* _Records for the exercise_:

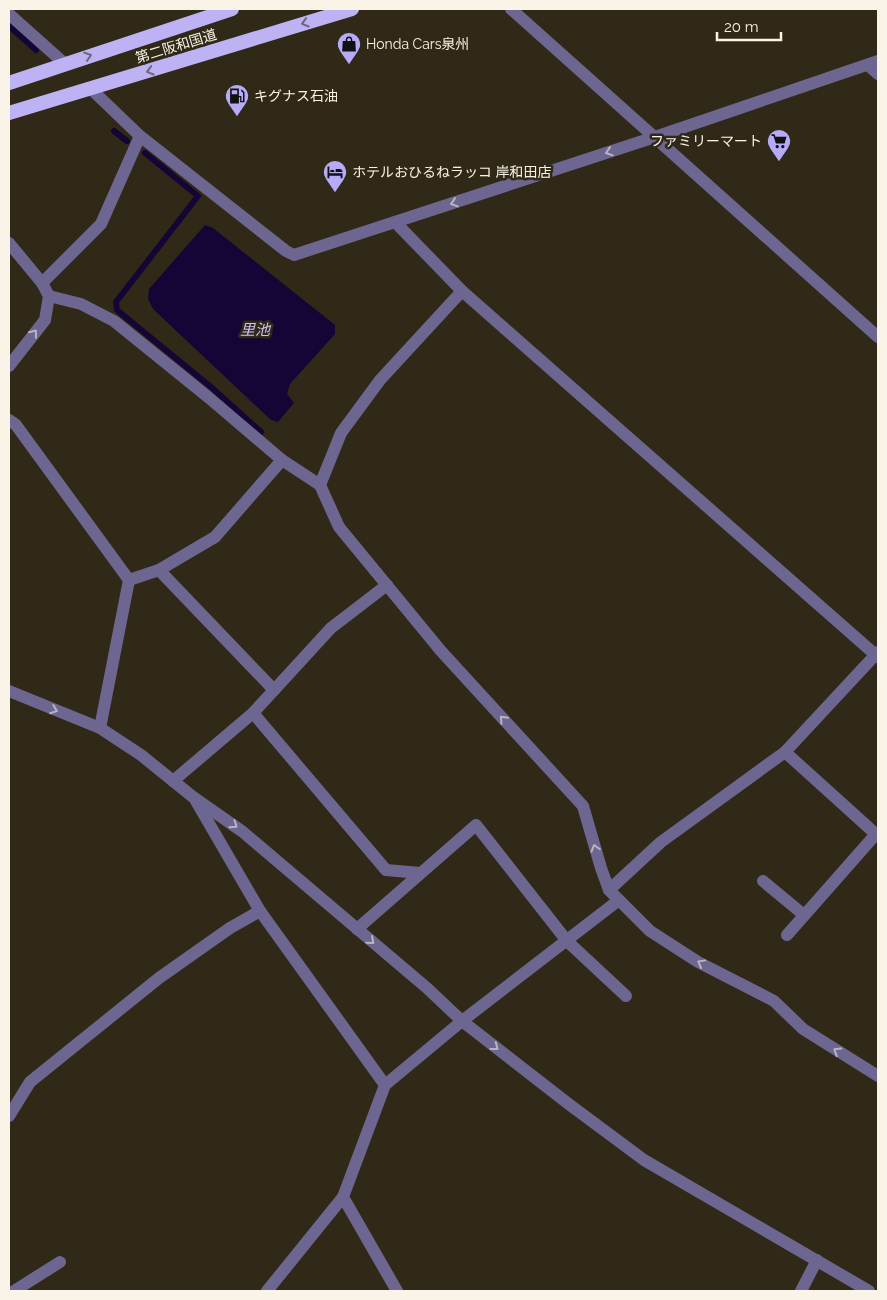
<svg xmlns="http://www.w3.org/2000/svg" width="887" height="1300" viewBox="0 0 887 1300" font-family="Raleway,'Noto Sans JP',sans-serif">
<rect width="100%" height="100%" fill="#312917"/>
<path fill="#150536" d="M205 225 213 228 335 325V334L290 384 287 394 294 403 278 422 271 420 153 309 148 299 149 289Z"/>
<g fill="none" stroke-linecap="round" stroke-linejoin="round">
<g stroke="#150536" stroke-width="6">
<path d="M9 26 36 50"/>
<path d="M114 131 127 141"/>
<path d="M145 153 198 196 116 302 117 310 211 387 261 432"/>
</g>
<g stroke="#6c6691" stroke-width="12">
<path d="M253 713 386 870 420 873"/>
<path d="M173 781 253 713 331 628 387 585"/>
</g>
<g stroke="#6c6691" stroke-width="12">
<path d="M9 14 65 64"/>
<path d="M868 65 878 74"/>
<path d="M90 88 140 136 286 251 294 255 655 137"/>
<path d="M395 222 462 291 878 657"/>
<path d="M9 243 42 283 49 296 45 320 9 366"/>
<path d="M42 283 101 224 140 136"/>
<path d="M49 296 81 304 114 321 208 397 282 460 320 485 339 527 441 651 583 806 601 868 609 890 650 931 698 962 774 1001 803 1029 878 1076"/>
<path d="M9 420 16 425 129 580"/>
<path d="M320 485 341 433 380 380 462 291"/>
<path d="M159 570 274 690"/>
<path d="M9 691 100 728 141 755 193 797 243 832 427 988 462 1021 570 1105 644 1160 869 1291"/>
<path d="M100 728 129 580 159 570 215 537 282 460"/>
<path d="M785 752 878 836"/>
<path d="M196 801 260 911 385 1085 343 1197 397 1291"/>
<path d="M763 881 804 915"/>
<path d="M609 890 661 842 785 752 878 652"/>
<path d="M357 929 476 825 567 941 626 996"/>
<path d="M787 935 876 834"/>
<path d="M385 1085 462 1021 619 900"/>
<path d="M9 1116 30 1082 159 978 230 928 260 911"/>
<path d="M14 1291 60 1262"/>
<path d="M267 1291 343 1197"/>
<path d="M801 1291 817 1260"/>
</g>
<g stroke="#6c6691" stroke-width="12">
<path d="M511 9 878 337"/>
<path d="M655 137 878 61"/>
</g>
<g stroke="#bcb2f4" stroke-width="14">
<path d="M9 83 232 9"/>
<path d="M9 113 352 9"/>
</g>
</g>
<defs><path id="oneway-chevron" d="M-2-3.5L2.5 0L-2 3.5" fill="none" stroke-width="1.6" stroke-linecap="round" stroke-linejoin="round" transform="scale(1.25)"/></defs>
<g stroke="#70677a">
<use href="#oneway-chevron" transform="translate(305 23) rotate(163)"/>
<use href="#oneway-chevron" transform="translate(88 56) rotate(-18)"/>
<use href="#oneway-chevron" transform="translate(150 71) rotate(164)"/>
</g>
<g stroke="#bab4c1">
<use href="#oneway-chevron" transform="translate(609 152) rotate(162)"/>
<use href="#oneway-chevron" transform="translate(454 203) rotate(162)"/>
<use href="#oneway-chevron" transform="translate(34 333) rotate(-52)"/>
<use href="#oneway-chevron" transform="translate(54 710) rotate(21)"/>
<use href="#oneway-chevron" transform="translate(503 719) rotate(-133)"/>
<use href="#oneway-chevron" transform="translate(234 825) rotate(35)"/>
<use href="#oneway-chevron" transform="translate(595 848) rotate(-106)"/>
<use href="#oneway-chevron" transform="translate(371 941) rotate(41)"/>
<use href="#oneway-chevron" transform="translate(701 963) rotate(-151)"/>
<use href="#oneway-chevron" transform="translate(495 1047) rotate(38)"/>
<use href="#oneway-chevron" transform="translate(837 1051) rotate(-148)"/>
</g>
<defs>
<g id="shop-pin" transform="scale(1.25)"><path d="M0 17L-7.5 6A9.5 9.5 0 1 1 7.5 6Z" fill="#b7abf8" stroke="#312917"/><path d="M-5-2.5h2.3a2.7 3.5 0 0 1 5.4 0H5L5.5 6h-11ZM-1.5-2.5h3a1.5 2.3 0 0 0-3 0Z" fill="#111"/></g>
<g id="fuel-pin" transform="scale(1.25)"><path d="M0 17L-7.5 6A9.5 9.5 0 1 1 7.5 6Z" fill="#b7abf8" stroke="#312917"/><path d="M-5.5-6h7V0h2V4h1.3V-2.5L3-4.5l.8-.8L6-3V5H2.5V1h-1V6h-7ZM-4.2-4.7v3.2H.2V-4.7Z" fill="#111"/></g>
<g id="supermarket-pin" transform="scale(1.25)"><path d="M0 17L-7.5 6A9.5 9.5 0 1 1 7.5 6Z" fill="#b7abf8" stroke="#312917"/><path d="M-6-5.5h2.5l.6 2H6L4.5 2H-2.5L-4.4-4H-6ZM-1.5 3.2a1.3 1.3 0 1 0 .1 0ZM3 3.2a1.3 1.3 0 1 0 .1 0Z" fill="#111"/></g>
<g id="hotel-pin" transform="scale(1.25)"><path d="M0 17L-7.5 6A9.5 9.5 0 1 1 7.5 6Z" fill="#b7abf8" stroke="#312917"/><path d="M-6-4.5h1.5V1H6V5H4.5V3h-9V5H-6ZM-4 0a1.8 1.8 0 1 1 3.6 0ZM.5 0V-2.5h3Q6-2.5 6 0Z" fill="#111"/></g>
</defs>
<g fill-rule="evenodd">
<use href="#shop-pin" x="349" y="44"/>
<use href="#fuel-pin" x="237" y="96"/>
<use href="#supermarket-pin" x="779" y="141"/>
<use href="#hotel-pin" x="335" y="172"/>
</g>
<g text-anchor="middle" stroke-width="5" stroke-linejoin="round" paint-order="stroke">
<g font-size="14" fill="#f9f3e8" stroke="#312917" text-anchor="start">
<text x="366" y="49">Honda Cars泉州</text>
<text x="254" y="101">キグナス石油</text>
<text x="762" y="146" text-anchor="end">ファミリーマート</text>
<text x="352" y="177">ホテルおひるねラッコ 岸和田店</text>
</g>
<g font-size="14" fill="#f9f3e8" stroke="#312917">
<text transform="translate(176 46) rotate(-17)" y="5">第二阪和国道</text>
</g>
<g font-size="15" font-style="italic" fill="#c9c3f6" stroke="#312917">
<text x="255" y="335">里池</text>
</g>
</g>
<rect width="887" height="1300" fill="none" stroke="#f9f3e8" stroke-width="20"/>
<path d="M717 32v8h64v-8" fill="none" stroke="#f9f3e8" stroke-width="2.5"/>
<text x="724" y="32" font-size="15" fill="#f9f3e8" stroke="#312917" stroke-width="4" paint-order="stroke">20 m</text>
</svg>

* _Task objective_:
Your answer must contain the full data, repeated exactly, without pictures.

* _Output of the exercise_:
<svg xmlns="http://www.w3.org/2000/svg" width="887" height="1300" viewBox="0 0 887 1300" font-family="Raleway,'Noto Sans JP',sans-serif">
<rect width="100%" height="100%" fill="#312917"/>
<path fill="#150536" d="M205 225 213 228 335 325V334L290 384 287 394 294 403 278 422 271 420 153 309 148 299 149 289Z"/>
<g fill="none" stroke-linecap="round" stroke-linejoin="round">
<g stroke="#150536" stroke-width="6">
<path d="M9 26 36 50"/>
<path d="M114 131 127 141"/>
<path d="M145 153 198 196 116 302 117 310 211 387 261 432"/>
</g>
<g stroke="#6c6691" stroke-width="12">
<path d="M253 713 386 870 420 873"/>
<path d="M173 781 253 713 331 628 387 585"/>
</g>
<g stroke="#6c6691" stroke-width="12">
<path d="M9 14 65 64"/>
<path d="M868 65 878 74"/>
<path d="M90 88 140 136 286 251 294 255 655 137"/>
<path d="M395 222 462 291 878 657"/>
<path d="M9 243 42 283 49 296 45 320 9 366"/>
<path d="M42 283 101 224 140 136"/>
<path d="M49 296 81 304 114 321 208 397 282 460 320 485 339 527 441 651 583 806 601 868 609 890 650 931 698 962 774 1001 803 1029 878 1076"/>
<path d="M9 420 16 425 129 580"/>
<path d="M320 485 341 433 380 380 462 291"/>
<path d="M159 570 274 690"/>
<path d="M9 691 100 728 141 755 193 797 243 832 427 988 462 1021 570 1105 644 1160 869 1291"/>
<path d="M100 728 129 580 159 570 215 537 282 460"/>
<path d="M785 752 878 836"/>
<path d="M196 801 260 911 385 1085 343 1197 397 1291"/>
<path d="M763 881 804 915"/>
<path d="M609 890 661 842 785 752 878 652"/>
<path d="M357 929 476 825 567 941 626 996"/>
<path d="M787 935 876 834"/>
<path d="M385 1085 462 1021 619 900"/>
<path d="M9 1116 30 1082 159 978 230 928 260 911"/>
<path d="M14 1291 60 1262"/>
<path d="M267 1291 343 1197"/>
<path d="M801 1291 817 1260"/>
</g>
<g stroke="#6c6691" stroke-width="12">
<path d="M511 9 878 337"/>
<path d="M655 137 878 61"/>
</g>
<g stroke="#bcb2f4" stroke-width="14">
<path d="M9 83 232 9"/>
<path d="M9 113 352 9"/>
</g>
</g>
<defs><path id="oneway-chevron" d="M-2-3.5L2.5 0L-2 3.5" fill="none" stroke-width="1.6" stroke-linecap="round" stroke-linejoin="round" transform="scale(1.25)"/></defs>
<g stroke="#70677a">
<use href="#oneway-chevron" transform="translate(305 23) rotate(163)"/>
<use href="#oneway-chevron" transform="translate(88 56) rotate(-18)"/>
<use href="#oneway-chevron" transform="translate(150 71) rotate(164)"/>
</g>
<g stroke="#bab4c1">
<use href="#oneway-chevron" transform="translate(609 152) rotate(162)"/>
<use href="#oneway-chevron" transform="translate(454 203) rotate(162)"/>
<use href="#oneway-chevron" transform="translate(34 333) rotate(-52)"/>
<use href="#oneway-chevron" transform="translate(54 710) rotate(21)"/>
<use href="#oneway-chevron" transform="translate(503 719) rotate(-133)"/>
<use href="#oneway-chevron" transform="translate(234 825) rotate(35)"/>
<use href="#oneway-chevron" transform="translate(595 848) rotate(-106)"/>
<use href="#oneway-chevron" transform="translate(371 941) rotate(41)"/>
<use href="#oneway-chevron" transform="translate(701 963) rotate(-151)"/>
<use href="#oneway-chevron" transform="translate(495 1047) rotate(38)"/>
<use href="#oneway-chevron" transform="translate(837 1051) rotate(-148)"/>
</g>
<defs>
<g id="shop-pin" transform="scale(1.25)"><path d="M0 17L-7.5 6A9.5 9.5 0 1 1 7.5 6Z" fill="#b7abf8" stroke="#312917"/><path d="M-5-2.5h2.3a2.7 3.5 0 0 1 5.4 0H5L5.5 6h-11ZM-1.5-2.5h3a1.5 2.3 0 0 0-3 0Z" fill="#111"/></g>
<g id="fuel-pin" transform="scale(1.25)"><path d="M0 17L-7.5 6A9.5 9.5 0 1 1 7.5 6Z" fill="#b7abf8" stroke="#312917"/><path d="M-5.5-6h7V0h2V4h1.3V-2.5L3-4.5l.8-.8L6-3V5H2.5V1h-1V6h-7ZM-4.2-4.7v3.2H.2V-4.7Z" fill="#111"/></g>
<g id="supermarket-pin" transform="scale(1.25)"><path d="M0 17L-7.5 6A9.5 9.5 0 1 1 7.5 6Z" fill="#b7abf8" stroke="#312917"/><path d="M-6-5.5h2.5l.6 2H6L4.5 2H-2.5L-4.4-4H-6ZM-1.5 3.2a1.3 1.3 0 1 0 .1 0ZM3 3.2a1.3 1.3 0 1 0 .1 0Z" fill="#111"/></g>
<g id="hotel-pin" transform="scale(1.25)"><path d="M0 17L-7.5 6A9.5 9.5 0 1 1 7.5 6Z" fill="#b7abf8" stroke="#312917"/><path d="M-6-4.5h1.5V1H6V5H4.5V3h-9V5H-6ZM-4 0a1.8 1.8 0 1 1 3.6 0ZM.5 0V-2.5h3Q6-2.5 6 0Z" fill="#111"/></g>
</defs>
<g fill-rule="evenodd">
<use href="#shop-pin" x="349" y="44"/>
<use href="#fuel-pin" x="237" y="96"/>
<use href="#supermarket-pin" x="779" y="141"/>
<use href="#hotel-pin" x="335" y="172"/>
</g>
<g text-anchor="middle" stroke-width="5" stroke-linejoin="round" paint-order="stroke">
<g font-size="14" fill="#f9f3e8" stroke="#312917" text-anchor="start">
<text x="366" y="49">Honda Cars泉州</text>
<text x="254" y="101">キグナス石油</text>
<text x="762" y="146" text-anchor="end">ファミリーマート</text>
<text x="352" y="177">ホテルおひるねラッコ 岸和田店</text>
</g>
<g font-size="14" fill="#f9f3e8" stroke="#312917">
<text transform="translate(176 46) rotate(-17)" y="5">第二阪和国道</text>
</g>
<g font-size="15" font-style="italic" fill="#c9c3f6" stroke="#312917">
<text x="255" y="335">里池</text>
</g>
</g>
<rect width="887" height="1300" fill="none" stroke="#f9f3e8" stroke-width="20"/>
<path d="M717 32v8h64v-8" fill="none" stroke="#f9f3e8" stroke-width="2.5"/>
<text x="724" y="32" font-size="15" fill="#f9f3e8" stroke="#312917" stroke-width="4" paint-order="stroke">20 m</text>
</svg>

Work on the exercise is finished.